Once the pictures are set aside, transcribe each line of the listing exactly.

→ **Data segment**:
***
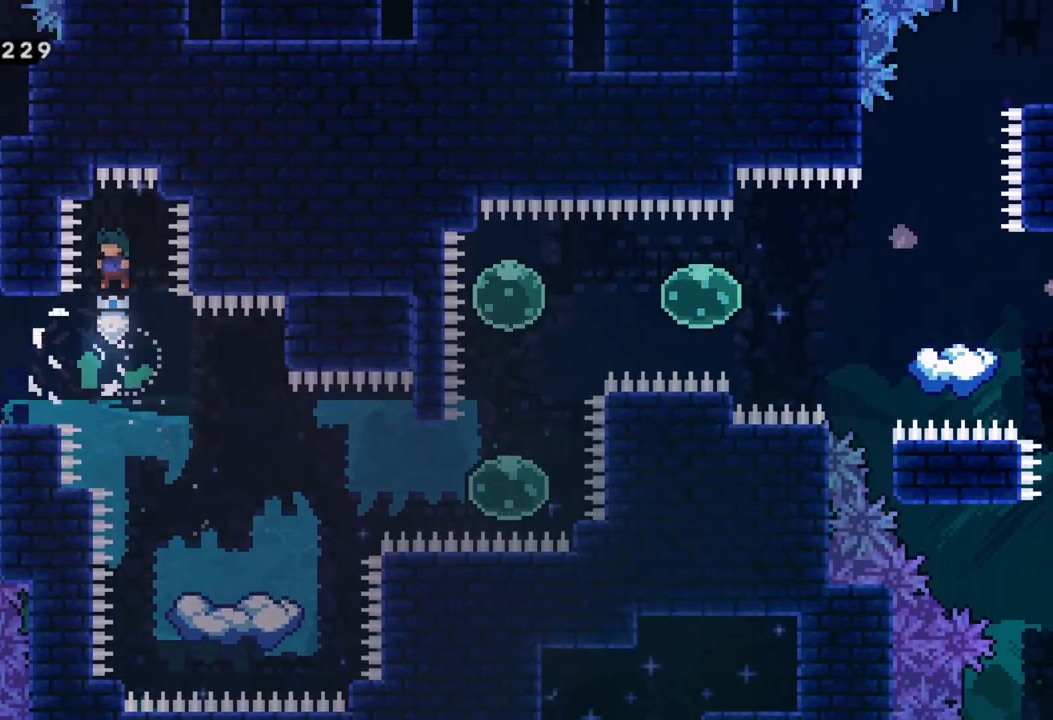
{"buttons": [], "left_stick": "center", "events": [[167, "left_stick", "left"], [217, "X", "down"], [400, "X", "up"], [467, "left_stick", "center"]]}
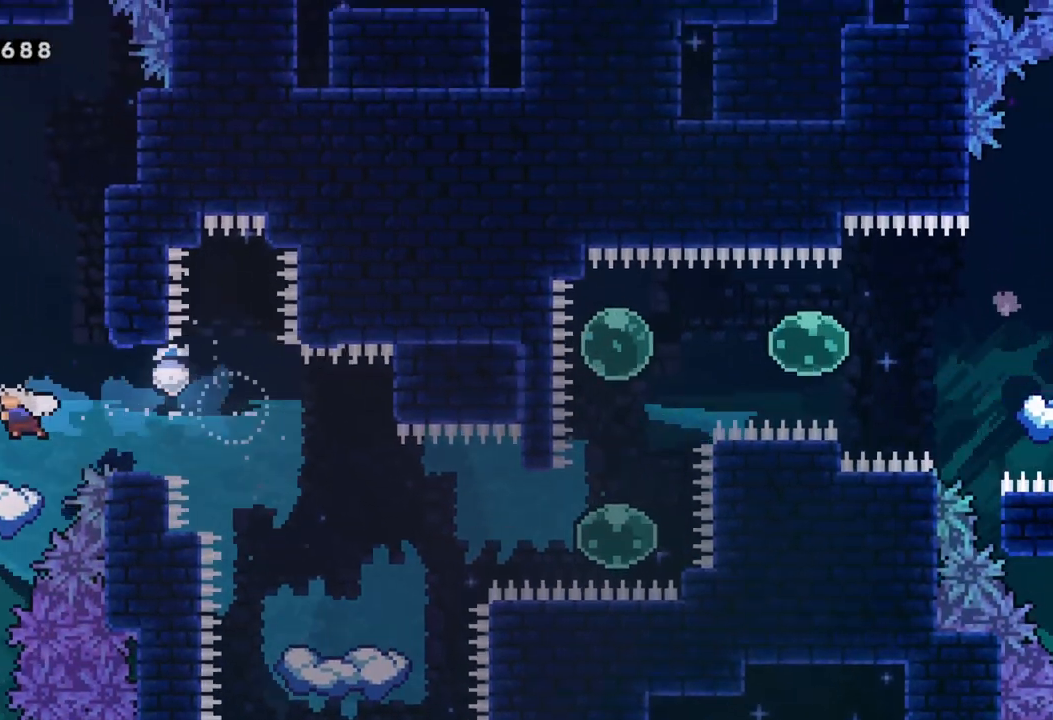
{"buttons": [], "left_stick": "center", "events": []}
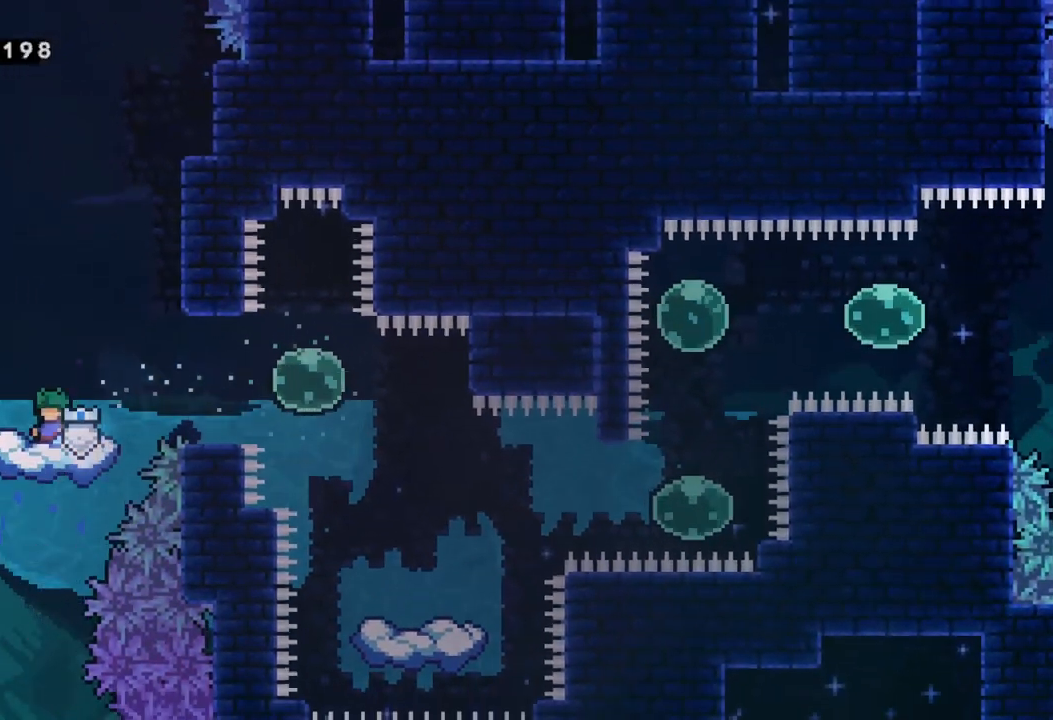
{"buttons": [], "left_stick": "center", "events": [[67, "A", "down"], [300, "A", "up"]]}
***
→ **Response area**:
{"buttons": [], "left_stick": "center", "events": [[167, "left_stick", "left"], [217, "X", "down"], [400, "X", "up"], [467, "left_stick", "center"]]}
{"buttons": [], "left_stick": "center", "events": []}
{"buttons": [], "left_stick": "center", "events": [[67, "A", "down"], [300, "A", "up"]]}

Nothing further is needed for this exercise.